# WORK INSTRUCTION:
Shown below are entries with pictures; the line with "We use cookies to personalis" through the line with "solusi dari masalah. Jangan menjadi sumber" is the span to retype exactly, and the pictures stay out.

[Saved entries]
=== Begin Enclosure ===

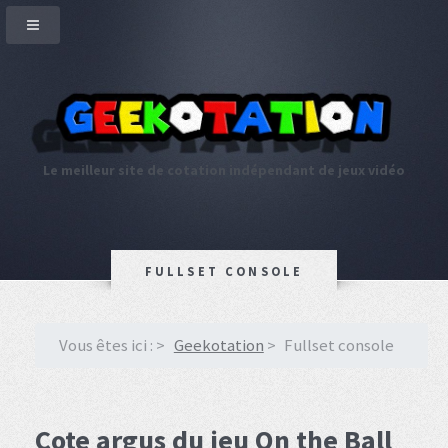
Le meilleur site de cotation indépendant de jeux vidéo
FULLSET CONSOLE
Vous êtes ici :
Geekotation
Fullset console
Cote argus du jeu On the Ball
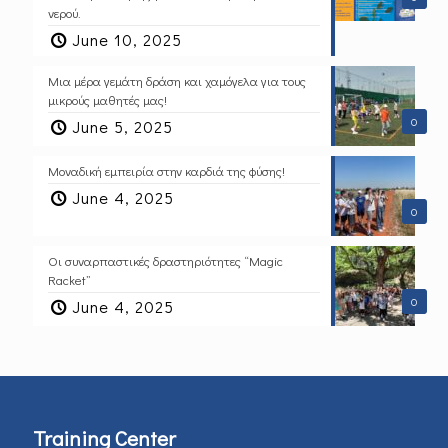
νερού.
June 10, 2025
Μια μέρα γεμάτη δράση και χαμόγελα για τους
μικρούς μαθητές μας!
0
June 5, 2025
Μοναδική εμπειρία στην καρδιά της φύσης!
June 4, 2025
0
Οι συναρπαστικές δραστηριότητες “Magic
Racket”
0
June 4, 2025
Training Center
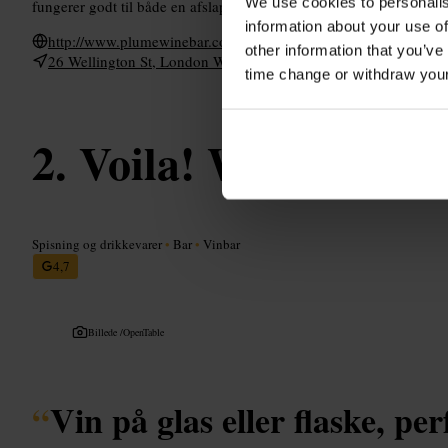
We use cookies to personalis
fungerer godt til både en afslappet drink og en kortere aften ude.
information about your use of
http://www.plumewinebar.com/menu
other information that you’ve
26 Wellington St, London WC2E 7DD, UK
time change or withdraw you
Voila! Wine Bar S
Spisning og drikkevarer
•
Bar
•
Vinbar
4,7
Billede /
OpenTable
“
Vin på glas eller flaske, perf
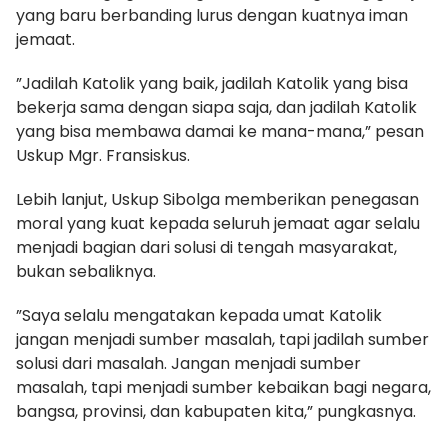
yang baru berbanding lurus dengan kuatnya iman
jemaat.
​”Jadilah Katolik yang baik, jadilah Katolik yang bisa
bekerja sama dengan siapa saja, dan jadilah Katolik
yang bisa membawa damai ke mana-mana,” pesan
Uskup Mgr. Fransiskus.
​Lebih lanjut, Uskup Sibolga memberikan penegasan
moral yang kuat kepada seluruh jemaat agar selalu
menjadi bagian dari solusi di tengah masyarakat,
bukan sebaliknya.
​”Saya selalu mengatakan kepada umat Katolik
jangan menjadi sumber masalah, tapi jadilah sumber
solusi dari masalah. Jangan menjadi sumber
masalah, tapi menjadi sumber kebaikan bagi negara,
bangsa, provinsi, dan kabupaten kita,” pungkasnya.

=== End Enclosure ===

# TASK SOLUTION:
We use cookies to personalis
fungerer godt til både en afslappet drink og en kortere aften ude.
information about your use of
http://www.plumewinebar.com/menu
other information that you’ve
26 Wellington St, London WC2E 7DD, UK
time change or withdraw you
Voila! Wine Bar S
Spisning og drikkevarer
•
Bar
•
Vinbar
4,7
Billede /
OpenTable
“
Vin på glas eller flaske, perf
yang baru berbanding lurus dengan kuatnya iman
jemaat.
​”Jadilah Katolik yang baik, jadilah Katolik yang bisa
bekerja sama dengan siapa saja, dan jadilah Katolik
yang bisa membawa damai ke mana-mana,” pesan
Uskup Mgr. Fransiskus.
​Lebih lanjut, Uskup Sibolga memberikan penegasan
moral yang kuat kepada seluruh jemaat agar selalu
menjadi bagian dari solusi di tengah masyarakat,
bukan sebaliknya.
​”Saya selalu mengatakan kepada umat Katolik
jangan menjadi sumber masalah, tapi jadilah sumber
solusi dari masalah. Jangan menjadi sumber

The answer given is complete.